> Extrait choisi
Redonner au documentaire son lustre d’avant

Grâce à cette initiative, Denys Desjardins souhaite «insuffler un vent nouveau au documentaire» pour que les prochaines années soient plus pérennes auprès des futures générations de cinéastes.

Le documentaire, soulignons-le, est un genre qui a été modernisé au Québec dans les années 1960 avec le Cinéma direct, qu’il ne faut pas délaisser. «Il faut que le gouvernement du Québec se réveille. Il faut que tous les Québécois et Québécoises soient sensibles au fait qu’on ne peut pas se divertir qu’avec du contenu américain. On ne s’en sortira pas si ça continue comme ça».

La lettre, qui a été signée par de nombreux et nombreuses cinéastes, producteur.rices, acteur.rices, auteur.es-compositeur.rices et figures politiques de tous horizons tels que Jacques Godbout, Denys Arcand, Philémon Cimon, Léa Pool et Catherine Dorion, vise à mettre en lumière la précarité de l’avenir du film documentaire.

C’est donc avec une pointe de fierté que Denys Desjardins a reçu cet élan de solidarité de la part de la communauté artistique: «La réaction [des signataires] semble être la même que j’ai eue en voyant le chiffre honteux de 3,4 millions: “Ben voyons dont, c’est scandaleux”».

> Données à analyser

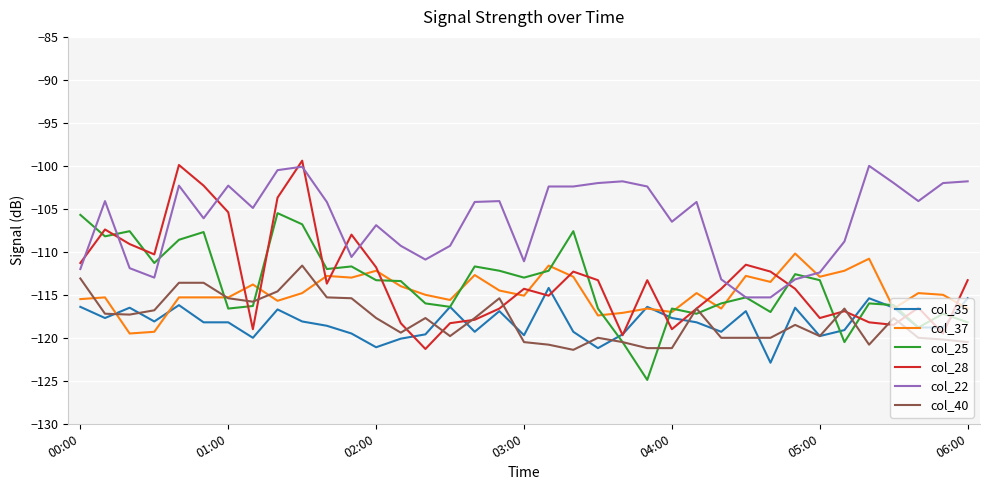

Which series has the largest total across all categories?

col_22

==

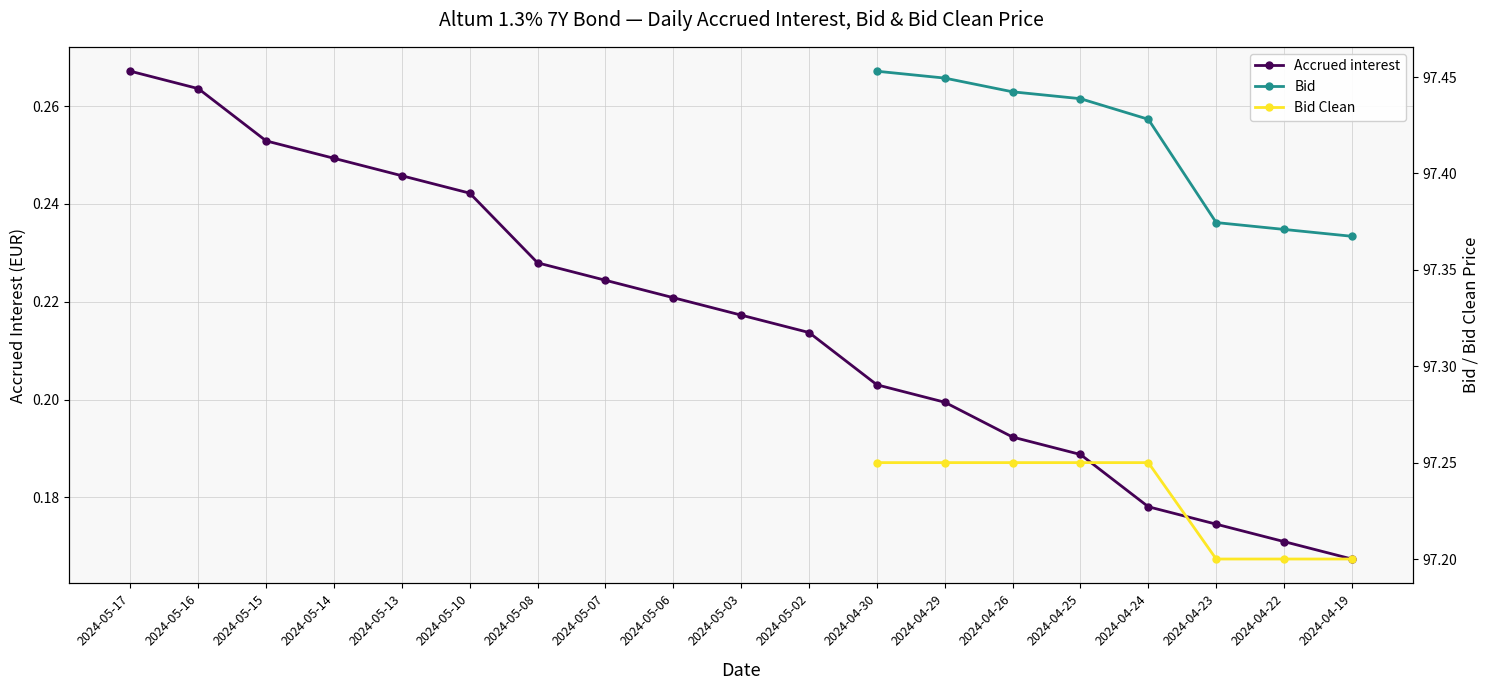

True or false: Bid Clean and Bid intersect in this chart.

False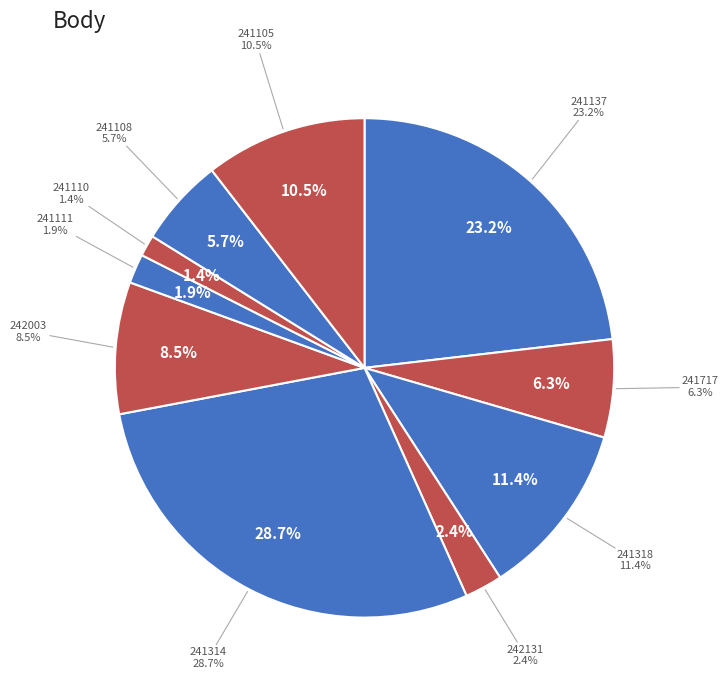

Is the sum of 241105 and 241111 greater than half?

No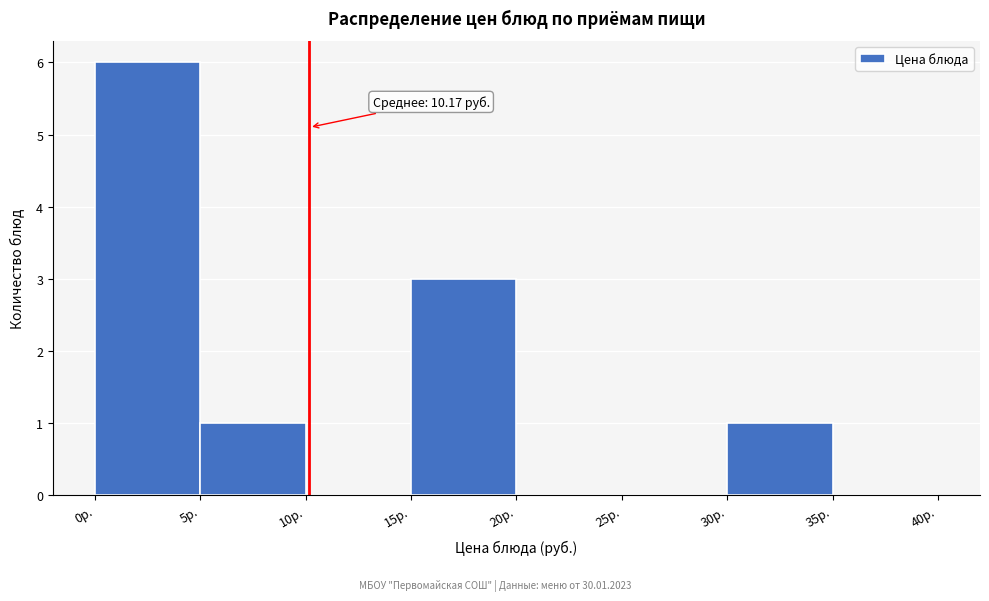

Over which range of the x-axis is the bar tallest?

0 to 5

...

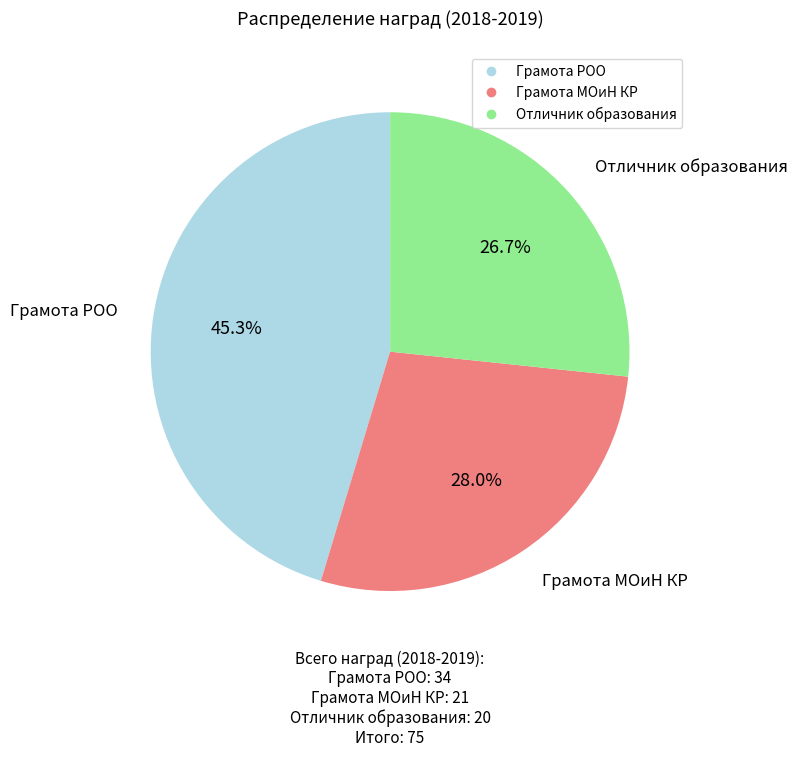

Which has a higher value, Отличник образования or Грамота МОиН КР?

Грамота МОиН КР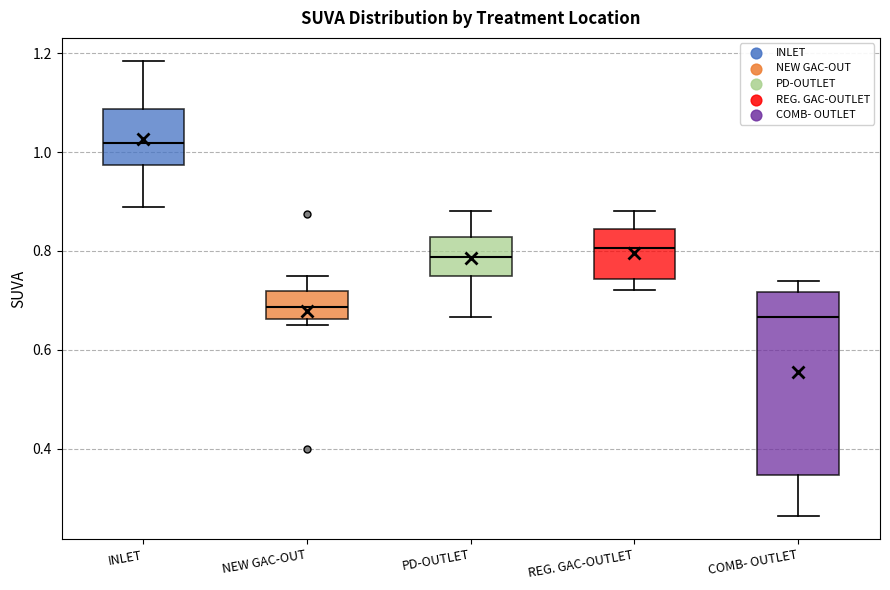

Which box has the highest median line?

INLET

> Liste des tâches
A – D'après l'extrait sur le film documentaire, à quelle décennie et grâce à quel mouvement le documentaire a-t-il été modernisé au Québec ?
B – Poursuivez l'extrait sur l'avenir du documentaire québécois à partir de sa dernière phrase.

> Liste des réponses
A – Dans les années 1960, avec le Cinéma direct.

B –
Il faut le dire, le documentaire est un genre filmique très riche et varié, qui se base sur de vraies histoires et qui est près de la population, puisquil dépeint les réalités d’un peuple. «Si les gens veulent que l’on continue à faire des films sur eux, ils devraient signer cette lettre. C’est important de savoir ce qui se passe autour de nous, au centre de notre ville et de notre société», ajoute-t-il.

En définitive, le cinéaste, qui n’a pas hésité à être le porte-parole de cette juste cause, a pour souhait que le Québec rayonne encore longtemps sur la carte du monde et que le genre documentaire perdure: «Ce dernier, au Québec, a un passé puissant, et j’aimerais qu’il ait un avenir tout aussi glorieux».

M. Desjardins poursuit sur sa lancée en ajoutant qu’il aimerait également voir, en plus d’un financement stable pour la production, une plus large diffusion de ces œuvres cinématographiques, notamment sur nos chaînes télévisuelles québécoises. Et il a bien raison sur ce point.

Allez, brisons ensemble ce cercle vicieux pour permettre au cinéma d’ici d’obtenir le financement dont il a besoin pour assurer sa vitalité!